REQUEST
Among the lines of the data below, count those that hold the word "Телефон". Answer with the number alone.

(Dataset items)
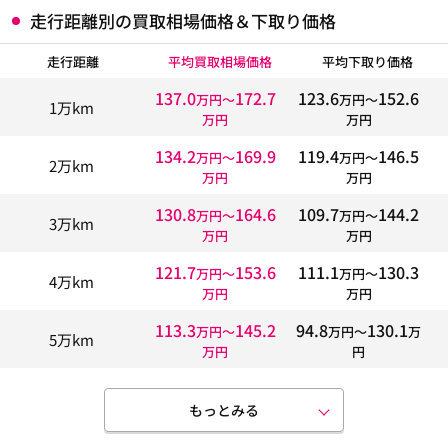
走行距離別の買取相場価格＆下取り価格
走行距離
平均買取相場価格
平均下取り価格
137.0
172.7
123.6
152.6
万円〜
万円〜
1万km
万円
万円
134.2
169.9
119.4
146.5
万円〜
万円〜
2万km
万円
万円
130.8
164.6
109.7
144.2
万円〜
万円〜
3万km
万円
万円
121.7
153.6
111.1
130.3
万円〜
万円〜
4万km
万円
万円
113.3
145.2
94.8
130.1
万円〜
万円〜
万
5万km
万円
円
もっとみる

* * *

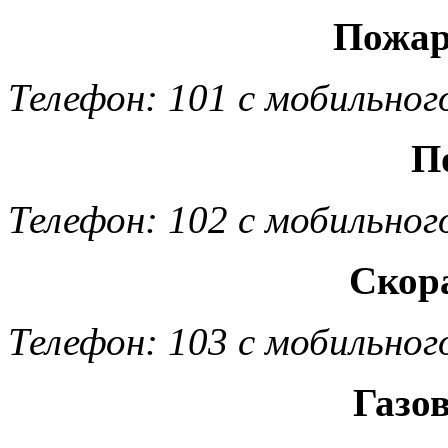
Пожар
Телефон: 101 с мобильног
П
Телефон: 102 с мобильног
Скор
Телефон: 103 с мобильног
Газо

...

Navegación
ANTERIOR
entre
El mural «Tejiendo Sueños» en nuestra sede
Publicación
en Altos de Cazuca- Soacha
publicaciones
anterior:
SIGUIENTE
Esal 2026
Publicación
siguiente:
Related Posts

SOLUTION
3